Research & Papers

Markov Chain Decoders Fix Heavy-Tail Blindness in VAEs

Standard Gaussian decoders fail on rare events – new PH distribution cuts errors 10x.

Deep Dive

A new paper from researchers at MICS and UNITO identifies a fundamental limitation of modern deep generative models: they struggle to produce heavy-tailed outputs, which are critical in domains like network traffic analysis, risk modeling, and performance evaluation. The team shows that standard Variational Autoencoders (VAEs) using Gaussian decoder likelihoods combined with Lipschitz-constrained neural networks are structurally incapable of generating heavy-tailed distributions. The Gaussian tail decays exponentially, and Lipschitz continuity prevents the decoder from amplifying rare events from the latent space. This is not just a practical weakness but a theoretical guarantee, proven across a grid of tail indices α ∈ {2,3,5,30} and dimensions d ∈ {1,5,10} using synthetic Pareto data.

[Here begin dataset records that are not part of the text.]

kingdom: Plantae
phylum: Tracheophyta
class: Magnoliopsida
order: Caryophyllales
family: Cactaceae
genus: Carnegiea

As a solution, the authors replace the Gaussian decoder with a Phase-Type (PH) distribution built on Markov chains. PH distributions can approximate any positive-valued distribution, including heavy-tailed families, arbitrarily precisely. The encoder, latent space, and training procedure remain unchanged. In experiments, the PH-based model reduced the tail Kolmogorov-Smirnov distance by up to 6x and extreme quantile error by up to 10x compared to the Gaussian baseline. This principled approach offers a practical path for generative models to handle the rare-but-critical events that often dominate real-world risk and performance scenarios.

Key Points
  • Standard VAEs with Gaussian decoders and Lipschitz constraints cannot produce heavy-tailed outputs due to exponential tail decay and inability to amplify rare events.
  • The proposed Phase-Type decoder is based on Markov chains and can approximate any positive-valued distribution, including heavy-tailed families.
  • Experiments on synthetic Pareto data (tail indices α=2,3,5,30; dimensions d=1,5,10) show PH-based model reduces tail KS distance by 6x and extreme quantile error by 10x.

Why It Matters

Enables generative models for risk modeling, network traffic, and finance where extreme events drive outcomes.